**Texto de estudio:**
——

Ilustración explicando el equilibrio energético y la salud infantil
Conceptos clave

¿Qué nos dice el equilibrio energético?

Para entender la salud física y el peso en la infancia de forma sencilla, la Organización Mundial de la Salud (OMS) nos recuerda un principio fundamental: el cuerpo de un niño funciona a través de un balance entre la energía que ingresa (a través de los alimentos y bebidas) y la energía que el organismo gasta (mediante las funciones vitales, el crecimiento y el movimiento diario).

“El cuerpo infantil no es una máquina de calcular calorías, sino un organismo en plena expansión que necesita el combustible adecuado para crecer con fuerza, pensar con claridad y jugar sin descanso.”

Mucho más que una simple suma matemática

Aunque sobre el papel parezca una ecuación simple de entradas y salidas, la realidad biológica y hormonal de un niño es mucho más rica y compleja. Factores como la calidad de los alimentos, el descanso nocturno adecuado, el estrés cotidiano y el tiempo que pasan en movimiento influyen directamente en la forma en que su metabolismo procesa esa energía.

Cuando los alimentos ultraprocesados, ricos en azúcares libres y grasas de baja calidad, desplazan a la comida real y fresca, el delicado equilibrio del organismo se resiente. Del mismo modo, un descanso insuficiente altera hormonas clave relacionadas con el apetito y la saciedad, haciendo que el cuerpo del menor le pida más energía de la que realmente necesita.

La salud como un engranaje global

En lugar de obsesionarnos con restricciones numéricas que no corresponden a esta etapa de la vida, el enfoque debe dirigirse a cuidar los pilares que sostienen el bienestar: una nutrición basada en productos frescos, un ritmo diario dinámico donde el juego activo sea protagonista, y unas rutinas de sueño estables que permitan al cuerpo repararse y regularse de forma natural.

——

**Entradas del conjunto:**

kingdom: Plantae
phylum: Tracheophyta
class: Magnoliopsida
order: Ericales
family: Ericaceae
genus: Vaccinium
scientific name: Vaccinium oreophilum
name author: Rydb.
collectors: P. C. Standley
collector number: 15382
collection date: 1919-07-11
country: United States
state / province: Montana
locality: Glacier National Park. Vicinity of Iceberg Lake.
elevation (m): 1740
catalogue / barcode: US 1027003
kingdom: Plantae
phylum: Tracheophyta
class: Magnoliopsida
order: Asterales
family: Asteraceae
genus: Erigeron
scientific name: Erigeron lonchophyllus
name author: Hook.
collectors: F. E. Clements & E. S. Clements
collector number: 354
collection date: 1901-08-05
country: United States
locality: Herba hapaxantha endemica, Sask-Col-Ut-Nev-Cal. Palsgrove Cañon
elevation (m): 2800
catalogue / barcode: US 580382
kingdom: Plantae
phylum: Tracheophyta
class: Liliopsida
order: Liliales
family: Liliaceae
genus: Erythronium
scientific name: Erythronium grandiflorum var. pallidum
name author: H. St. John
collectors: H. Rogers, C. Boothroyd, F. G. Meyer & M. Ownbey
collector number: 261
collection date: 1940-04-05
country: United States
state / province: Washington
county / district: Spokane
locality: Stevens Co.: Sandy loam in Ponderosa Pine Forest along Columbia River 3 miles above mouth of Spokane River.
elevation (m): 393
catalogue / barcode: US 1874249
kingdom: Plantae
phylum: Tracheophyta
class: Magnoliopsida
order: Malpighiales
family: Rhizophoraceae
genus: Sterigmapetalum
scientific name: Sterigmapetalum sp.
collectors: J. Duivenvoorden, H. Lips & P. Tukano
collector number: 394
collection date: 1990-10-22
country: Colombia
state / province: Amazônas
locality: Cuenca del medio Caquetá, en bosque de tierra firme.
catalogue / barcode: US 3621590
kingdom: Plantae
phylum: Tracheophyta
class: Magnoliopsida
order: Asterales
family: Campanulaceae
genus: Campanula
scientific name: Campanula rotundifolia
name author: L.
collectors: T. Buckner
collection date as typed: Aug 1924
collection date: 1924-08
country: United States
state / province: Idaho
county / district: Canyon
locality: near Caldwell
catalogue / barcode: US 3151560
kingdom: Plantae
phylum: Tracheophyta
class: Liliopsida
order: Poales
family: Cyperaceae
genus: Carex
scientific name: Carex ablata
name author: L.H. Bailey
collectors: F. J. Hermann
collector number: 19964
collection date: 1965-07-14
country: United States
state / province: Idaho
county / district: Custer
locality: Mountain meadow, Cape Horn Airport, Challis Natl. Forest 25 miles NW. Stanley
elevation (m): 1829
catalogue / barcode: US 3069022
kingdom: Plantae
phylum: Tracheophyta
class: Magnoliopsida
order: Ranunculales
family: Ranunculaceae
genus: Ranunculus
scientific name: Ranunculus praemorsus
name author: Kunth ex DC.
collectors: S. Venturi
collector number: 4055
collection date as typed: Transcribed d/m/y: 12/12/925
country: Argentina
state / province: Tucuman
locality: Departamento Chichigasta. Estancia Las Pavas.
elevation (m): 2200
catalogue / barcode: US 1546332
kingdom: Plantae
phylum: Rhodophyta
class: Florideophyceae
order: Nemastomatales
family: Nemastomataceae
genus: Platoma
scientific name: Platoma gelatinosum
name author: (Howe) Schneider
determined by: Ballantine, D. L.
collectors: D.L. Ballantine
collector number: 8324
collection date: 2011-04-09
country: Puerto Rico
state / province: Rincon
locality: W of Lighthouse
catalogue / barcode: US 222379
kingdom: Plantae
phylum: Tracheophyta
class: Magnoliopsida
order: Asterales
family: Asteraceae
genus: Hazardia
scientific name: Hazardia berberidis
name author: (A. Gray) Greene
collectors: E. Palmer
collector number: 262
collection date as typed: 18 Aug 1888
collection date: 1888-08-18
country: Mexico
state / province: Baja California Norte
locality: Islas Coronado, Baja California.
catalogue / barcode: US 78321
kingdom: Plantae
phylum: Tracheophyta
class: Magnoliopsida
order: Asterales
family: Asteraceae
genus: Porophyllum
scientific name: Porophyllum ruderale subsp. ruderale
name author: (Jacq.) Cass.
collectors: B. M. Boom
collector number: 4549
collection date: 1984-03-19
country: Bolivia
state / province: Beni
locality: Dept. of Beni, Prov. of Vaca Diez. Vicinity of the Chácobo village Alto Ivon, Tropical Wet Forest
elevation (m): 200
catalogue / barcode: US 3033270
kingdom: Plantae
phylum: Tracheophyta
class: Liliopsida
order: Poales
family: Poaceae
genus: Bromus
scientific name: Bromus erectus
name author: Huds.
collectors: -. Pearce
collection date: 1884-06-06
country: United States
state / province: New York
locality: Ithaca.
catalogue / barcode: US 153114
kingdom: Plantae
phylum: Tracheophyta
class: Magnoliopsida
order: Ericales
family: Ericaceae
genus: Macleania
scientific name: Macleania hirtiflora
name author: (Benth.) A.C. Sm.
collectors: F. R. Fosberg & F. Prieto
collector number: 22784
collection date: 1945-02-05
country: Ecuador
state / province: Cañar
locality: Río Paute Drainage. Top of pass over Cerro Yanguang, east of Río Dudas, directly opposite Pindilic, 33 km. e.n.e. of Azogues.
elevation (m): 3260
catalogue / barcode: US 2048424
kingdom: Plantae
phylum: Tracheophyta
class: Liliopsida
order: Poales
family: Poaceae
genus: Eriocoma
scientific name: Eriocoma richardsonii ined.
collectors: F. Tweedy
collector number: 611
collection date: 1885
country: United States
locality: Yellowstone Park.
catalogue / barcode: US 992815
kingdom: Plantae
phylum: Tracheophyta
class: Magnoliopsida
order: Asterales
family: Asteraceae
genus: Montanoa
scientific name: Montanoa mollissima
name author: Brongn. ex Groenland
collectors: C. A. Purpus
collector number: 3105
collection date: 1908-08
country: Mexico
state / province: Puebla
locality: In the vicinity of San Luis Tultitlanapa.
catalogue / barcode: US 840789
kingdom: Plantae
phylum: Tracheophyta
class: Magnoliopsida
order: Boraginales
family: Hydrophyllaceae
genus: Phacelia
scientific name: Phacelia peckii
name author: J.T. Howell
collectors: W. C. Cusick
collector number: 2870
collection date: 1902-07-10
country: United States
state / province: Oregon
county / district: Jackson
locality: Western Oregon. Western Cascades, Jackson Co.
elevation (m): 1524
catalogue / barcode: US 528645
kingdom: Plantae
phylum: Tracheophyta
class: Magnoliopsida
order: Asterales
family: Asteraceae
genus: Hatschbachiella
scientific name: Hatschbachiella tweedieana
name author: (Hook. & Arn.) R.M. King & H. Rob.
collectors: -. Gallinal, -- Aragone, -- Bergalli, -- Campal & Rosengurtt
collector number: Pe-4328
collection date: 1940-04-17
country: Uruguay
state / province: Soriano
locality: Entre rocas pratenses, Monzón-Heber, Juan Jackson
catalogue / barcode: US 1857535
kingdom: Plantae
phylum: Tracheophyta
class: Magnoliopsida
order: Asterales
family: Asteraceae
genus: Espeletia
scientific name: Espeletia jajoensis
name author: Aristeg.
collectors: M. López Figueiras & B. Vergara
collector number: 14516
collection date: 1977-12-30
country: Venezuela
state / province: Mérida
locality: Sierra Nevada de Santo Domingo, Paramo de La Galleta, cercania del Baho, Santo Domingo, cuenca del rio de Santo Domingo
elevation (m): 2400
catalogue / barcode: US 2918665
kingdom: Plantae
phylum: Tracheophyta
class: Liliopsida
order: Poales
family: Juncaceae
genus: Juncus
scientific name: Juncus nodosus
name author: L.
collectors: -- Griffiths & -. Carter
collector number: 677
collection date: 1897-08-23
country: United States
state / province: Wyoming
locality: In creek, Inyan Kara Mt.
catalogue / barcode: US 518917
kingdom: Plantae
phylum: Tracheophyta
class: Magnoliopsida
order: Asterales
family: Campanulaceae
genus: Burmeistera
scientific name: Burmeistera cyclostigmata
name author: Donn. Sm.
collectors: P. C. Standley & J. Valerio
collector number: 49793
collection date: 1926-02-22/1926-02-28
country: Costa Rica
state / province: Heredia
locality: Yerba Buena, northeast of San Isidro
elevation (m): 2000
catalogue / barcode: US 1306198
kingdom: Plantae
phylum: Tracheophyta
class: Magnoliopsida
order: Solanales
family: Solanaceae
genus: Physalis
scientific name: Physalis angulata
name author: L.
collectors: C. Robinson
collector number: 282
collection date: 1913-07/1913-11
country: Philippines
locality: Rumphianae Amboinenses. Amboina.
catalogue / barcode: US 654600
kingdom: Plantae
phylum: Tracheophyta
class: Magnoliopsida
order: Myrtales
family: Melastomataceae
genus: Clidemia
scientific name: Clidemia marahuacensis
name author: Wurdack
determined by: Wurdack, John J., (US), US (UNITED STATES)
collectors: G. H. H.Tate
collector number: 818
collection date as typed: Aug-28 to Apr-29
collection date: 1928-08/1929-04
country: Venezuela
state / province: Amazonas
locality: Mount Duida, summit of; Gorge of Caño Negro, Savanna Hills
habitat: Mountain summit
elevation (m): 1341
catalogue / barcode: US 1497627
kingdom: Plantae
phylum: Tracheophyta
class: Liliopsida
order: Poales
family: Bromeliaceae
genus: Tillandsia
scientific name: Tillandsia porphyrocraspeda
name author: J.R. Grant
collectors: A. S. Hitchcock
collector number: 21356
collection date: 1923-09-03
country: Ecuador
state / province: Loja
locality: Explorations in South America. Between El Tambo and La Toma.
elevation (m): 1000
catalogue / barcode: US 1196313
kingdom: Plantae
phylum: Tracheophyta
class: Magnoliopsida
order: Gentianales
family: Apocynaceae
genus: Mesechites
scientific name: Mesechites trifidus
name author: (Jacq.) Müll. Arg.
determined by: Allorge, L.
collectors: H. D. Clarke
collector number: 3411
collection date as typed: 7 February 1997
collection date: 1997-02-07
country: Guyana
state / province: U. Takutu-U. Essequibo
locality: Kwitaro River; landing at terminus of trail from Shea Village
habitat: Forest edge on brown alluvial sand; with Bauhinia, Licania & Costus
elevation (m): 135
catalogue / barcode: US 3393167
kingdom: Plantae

——

**El problema:**
Reproduce literalmente el fragmento del texto sobre el equilibrio energético infantil que va desde "Ilustración explicando el" hasta "el movimiento diario).", ambos incluidos. Responde basándote solo en el texto de estudio.

**Tu respuesta:**
Ilustración explicando el equilibrio energético y la salud infantil
Conceptos clave

¿Qué nos dice el equilibrio energético?

Para entender la salud física y el peso en la infancia de forma sencilla, la Organización Mundial de la Salud (OMS) nos recuerda un principio fundamental: el cuerpo de un niño funciona a través de un balance entre la energía que ingresa (a través de los alimentos y bebidas) y la energía que el organismo gasta (mediante las funciones vitales, el crecimiento y el movimiento diario).